Redmond native brings Ukrainian orphans to Northwest for three-week hosting program

On July 22, 13 children from Ukraine arrived at Seattle-Tacoma International Airport after their first-ever trip on an airplane.

Sasha and Kolya examine a starfish they found on Richmond Beach in Shoreline. The two boys are part of a three-week program that pairs orphans from Ukraine with families in the greater Puget Sound area. The program is organized by Redmond native Karen Springs (not pictured)

Sasha and Kolya examine a starfish they found on Richmond Beach in Shoreline. The two boys are part of a three-week program that pairs orphans from Ukraine with families in the greater Puget Sound area. The program is organized by Redmond native Karen Springs (not pictured)

On July 22, 13 children from Ukraine arrived at Seattle-Tacoma International Airport after their first-ever trip on an airplane.

The youngsters — all orphans — are in the Pacific Northwest as part of a three-week hosting program organized by Karen Springs, a Redmond native who has been working with Ukrainian orphanages and living in the eastern European country since 2004.

“This is the first time I’ve brought the kids home with me, which is pretty exciting,” she said.

Springs works for Orphan’s Promise, an organization in Virginia Beach, Va. that works with orphanages in more than 50 countries. She has organized seven host programs with different groups of Ukrainian children, but most of trips have brought the orphans to Colorado and other states including Virginia, California, and New York.

To make the current trip possible, the 2000 Redmond High School graduate partnered with Window to Hope, an organization formed by a group of women from her home church, Northshore Baptist Church in Bothell.

“Karen approached me with the idea of partnering with her on a hosting program in our home church … about a year and a half ago,” said Window to Hope project coordinator Kara Filonov. “She’s helped coordinate several hosting programs through a church in Colorado, but had a growing desire to see her home church get involved in a similar way.”

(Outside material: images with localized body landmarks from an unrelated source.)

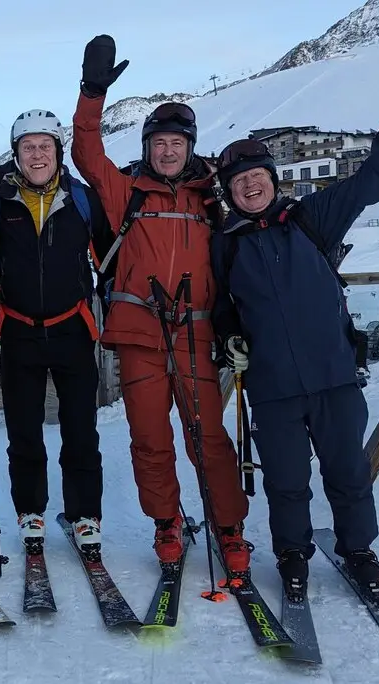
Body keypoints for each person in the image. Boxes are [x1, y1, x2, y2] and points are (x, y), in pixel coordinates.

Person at [209, 64, 379, 605]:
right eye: (239, 181)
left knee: (347, 472)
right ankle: (293, 554)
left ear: (272, 178)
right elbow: (219, 304)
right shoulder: (226, 244)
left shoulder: (312, 218)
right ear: (229, 192)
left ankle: (359, 551)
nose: (250, 184)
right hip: (272, 386)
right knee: (286, 481)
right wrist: (229, 338)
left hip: (333, 375)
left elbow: (374, 176)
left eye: (257, 176)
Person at [71, 34, 252, 577]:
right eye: (159, 142)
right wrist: (91, 92)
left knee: (210, 440)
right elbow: (84, 151)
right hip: (139, 337)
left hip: (197, 337)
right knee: (150, 440)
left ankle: (229, 528)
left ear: (189, 146)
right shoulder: (124, 190)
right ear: (148, 147)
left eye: (177, 142)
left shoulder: (210, 199)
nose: (168, 150)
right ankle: (166, 524)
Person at [0, 109, 114, 559]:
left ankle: (84, 515)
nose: (37, 154)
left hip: (72, 327)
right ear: (15, 154)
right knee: (24, 432)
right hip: (18, 331)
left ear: (58, 152)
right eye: (27, 147)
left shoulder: (82, 200)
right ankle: (30, 513)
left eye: (44, 146)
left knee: (80, 429)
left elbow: (111, 263)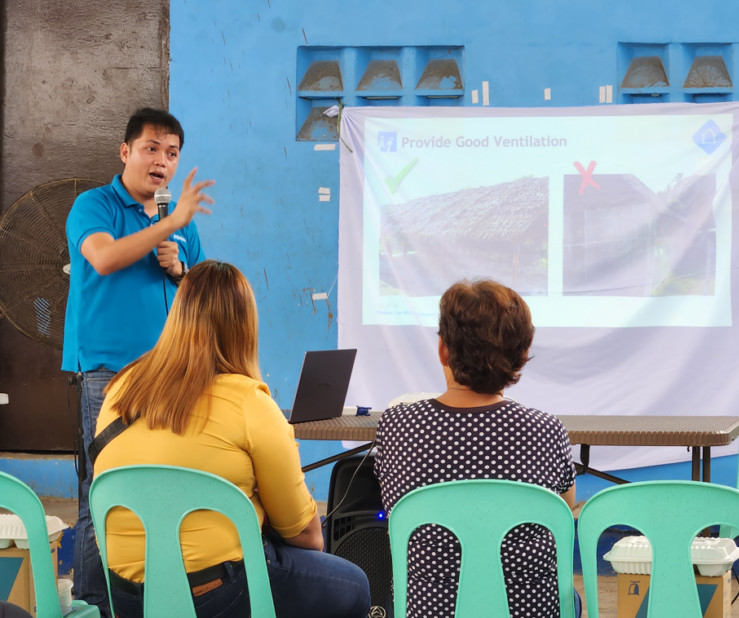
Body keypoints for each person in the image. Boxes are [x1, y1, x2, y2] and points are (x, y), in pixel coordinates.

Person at [93, 261, 370, 618]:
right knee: (353, 586)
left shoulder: (121, 388)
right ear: (245, 328)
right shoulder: (248, 401)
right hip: (215, 595)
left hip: (128, 597)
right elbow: (306, 535)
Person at [63, 108, 212, 615]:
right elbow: (103, 258)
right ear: (125, 152)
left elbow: (199, 295)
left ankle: (147, 596)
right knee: (103, 492)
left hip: (169, 372)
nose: (162, 162)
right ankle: (93, 604)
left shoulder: (178, 224)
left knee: (163, 485)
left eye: (172, 153)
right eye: (152, 149)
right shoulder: (94, 205)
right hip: (107, 373)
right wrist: (167, 225)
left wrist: (182, 267)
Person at [374, 279, 580, 618]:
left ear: (443, 350)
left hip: (428, 610)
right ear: (522, 356)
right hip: (527, 610)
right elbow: (560, 508)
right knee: (571, 598)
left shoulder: (397, 425)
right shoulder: (545, 429)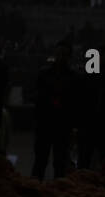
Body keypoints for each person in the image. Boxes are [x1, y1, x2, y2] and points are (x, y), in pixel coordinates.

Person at [32, 41, 78, 180]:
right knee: (41, 161)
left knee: (58, 163)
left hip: (61, 125)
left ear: (69, 56)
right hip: (47, 123)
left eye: (63, 54)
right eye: (59, 53)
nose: (60, 57)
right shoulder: (46, 74)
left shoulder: (72, 77)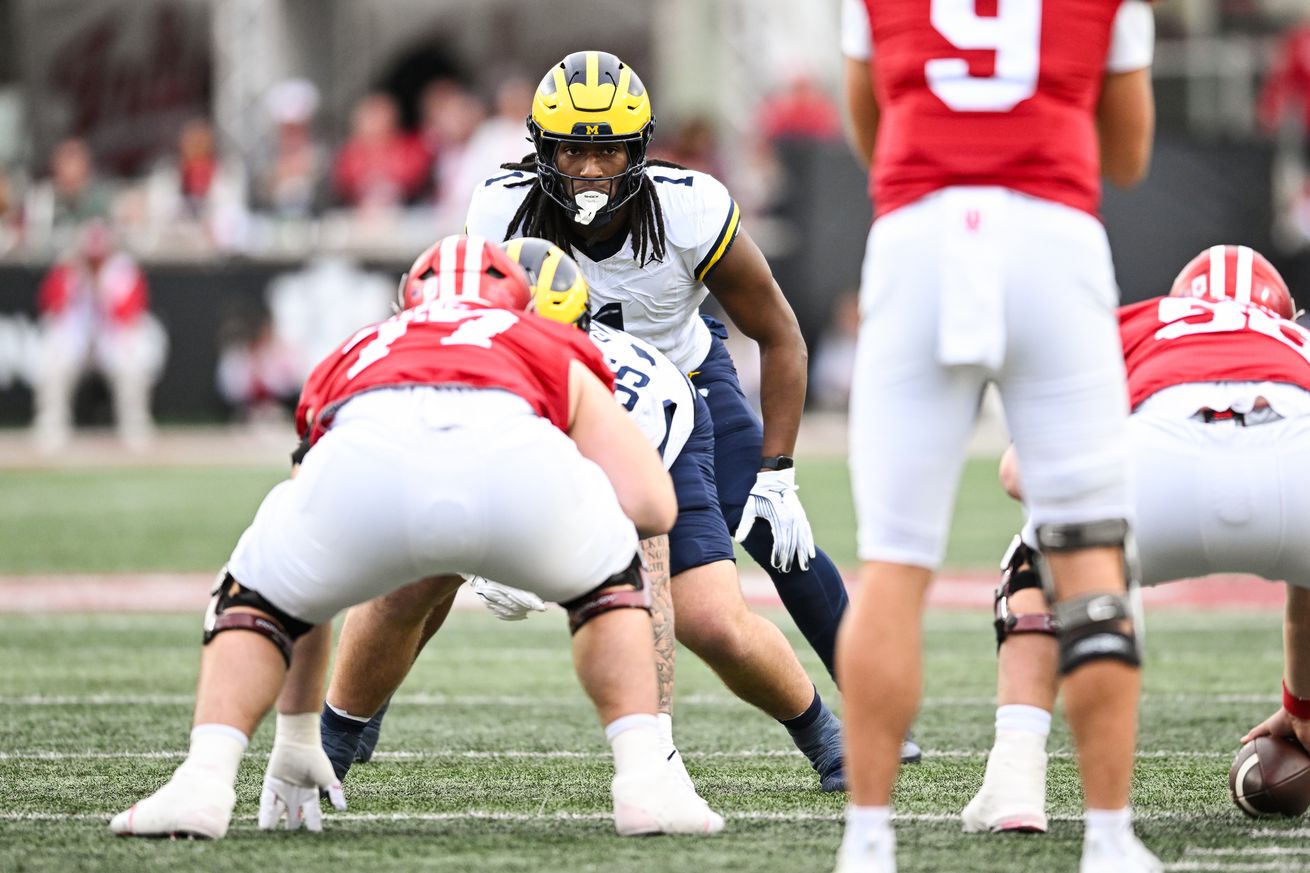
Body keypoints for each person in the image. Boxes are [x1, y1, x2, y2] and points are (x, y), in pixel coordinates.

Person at [109, 234, 723, 840]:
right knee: (617, 573)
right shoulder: (545, 341)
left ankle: (204, 781)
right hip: (518, 474)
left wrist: (296, 735)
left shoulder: (358, 347)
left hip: (366, 471)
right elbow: (650, 504)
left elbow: (308, 561)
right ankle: (643, 781)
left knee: (260, 586)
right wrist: (557, 555)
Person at [318, 238, 847, 795]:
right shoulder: (416, 368)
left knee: (710, 619)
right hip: (487, 462)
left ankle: (825, 738)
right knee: (404, 582)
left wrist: (654, 747)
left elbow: (646, 562)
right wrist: (478, 559)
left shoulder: (630, 392)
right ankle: (333, 741)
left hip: (641, 468)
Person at [463, 53, 882, 745]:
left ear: (639, 149)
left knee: (779, 540)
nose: (591, 170)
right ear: (541, 149)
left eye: (609, 150)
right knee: (422, 560)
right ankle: (340, 731)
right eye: (572, 149)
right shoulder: (499, 209)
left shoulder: (688, 207)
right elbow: (475, 341)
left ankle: (871, 711)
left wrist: (778, 472)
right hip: (565, 395)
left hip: (686, 381)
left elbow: (781, 336)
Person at [836, 3, 1157, 873]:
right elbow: (1126, 155)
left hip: (918, 236)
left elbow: (872, 130)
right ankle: (1109, 838)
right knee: (1089, 554)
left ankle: (867, 843)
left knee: (894, 562)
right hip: (1050, 239)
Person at [966, 244, 1310, 829]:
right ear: (1282, 313)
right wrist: (1301, 707)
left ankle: (1015, 782)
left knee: (1032, 566)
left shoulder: (1141, 324)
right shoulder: (1297, 341)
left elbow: (1016, 472)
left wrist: (1077, 541)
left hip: (1159, 466)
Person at [32, 220, 166, 451]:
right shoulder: (68, 269)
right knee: (52, 361)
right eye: (91, 259)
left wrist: (101, 289)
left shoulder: (122, 270)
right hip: (76, 340)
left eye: (99, 259)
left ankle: (134, 424)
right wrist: (76, 283)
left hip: (110, 339)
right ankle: (52, 424)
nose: (95, 264)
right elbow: (50, 306)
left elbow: (129, 313)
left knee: (130, 362)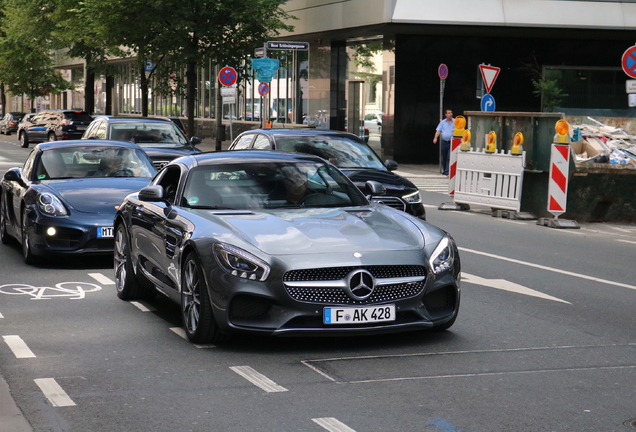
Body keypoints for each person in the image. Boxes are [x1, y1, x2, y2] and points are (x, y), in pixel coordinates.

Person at [433, 109, 454, 176]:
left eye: (451, 113)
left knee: (449, 157)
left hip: (451, 142)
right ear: (445, 115)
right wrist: (435, 137)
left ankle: (447, 171)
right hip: (444, 142)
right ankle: (445, 170)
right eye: (449, 113)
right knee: (444, 157)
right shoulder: (443, 122)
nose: (450, 114)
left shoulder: (455, 122)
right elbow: (438, 130)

The children, from 7 to 15 years old, have been paired with host families, giving them the opportunity to experience the day-to-day activities of family life. Springs said each host family will also give each child a birthday party, complete with a cake and gifts. Additionally, Filonov and Window to Hope have planned a few group activities such as a picnic, a trip to the beach and a trip to the zoo for all of the children and host families.

Filonov said Window to Hope’s other contributions to the program have been finding host families, raising more than $23,000 (mostly for airfare), organizing a clothing drive for the children and coordinating dental and eye exams for the children.

On Springs’ end was the job of selecting children for the trip and securing the correct travel documents for them. She also traveled with the kids from Ukraine to Seattle. Springs (left) said the trip was very eventful as it was filled with firsts, from flying on a plane to riding an escalator.

“This is all very new to them,” she said. “It was quite an adventure getting them here.”

Springs has been in Ukraine, living in the capital city of Kiev, for about six and a half years, but never intended to stay for more than eight months. She went right after graduating from Seattle Pacific University with a degree in theater and communication. And aside from a trip home to take a 10-week course to learn Russian and a few trips home each year, she has been in Ukraine ever since, working with various orphanages to promote national adoption as well as assisting Americans who want to adopt.

“I felt like I had to stay there. God had more work for me to do there,” she said. “Working with orphans was not in the game plan.”

Ukraine is roughly the size of Texas with a population of about 55 million with around five million in Kiev. Springs said there are about 100,000 orphans in the country, but this includes children living with relatives. The number of children who are wards of the state and adoptable is closer to 30,000. Springs said about 75 percent of the orphans she works with have living parents who have had their parental rights terminated due to alcoholism, neglect or similar reasons. Springs said this is one of the more difficult parts of her job because many of the kids have dreams of being reunited with their birth families.

“It’s not easy,” she said.

But Springs said she likes being an advocate for the orphans and sharing their stories with others who might be able to help them. This is one of her favorite things about the hosting programs. In exposing people to the orphans’ plight, she has seen people inquire about and apply for adoptions.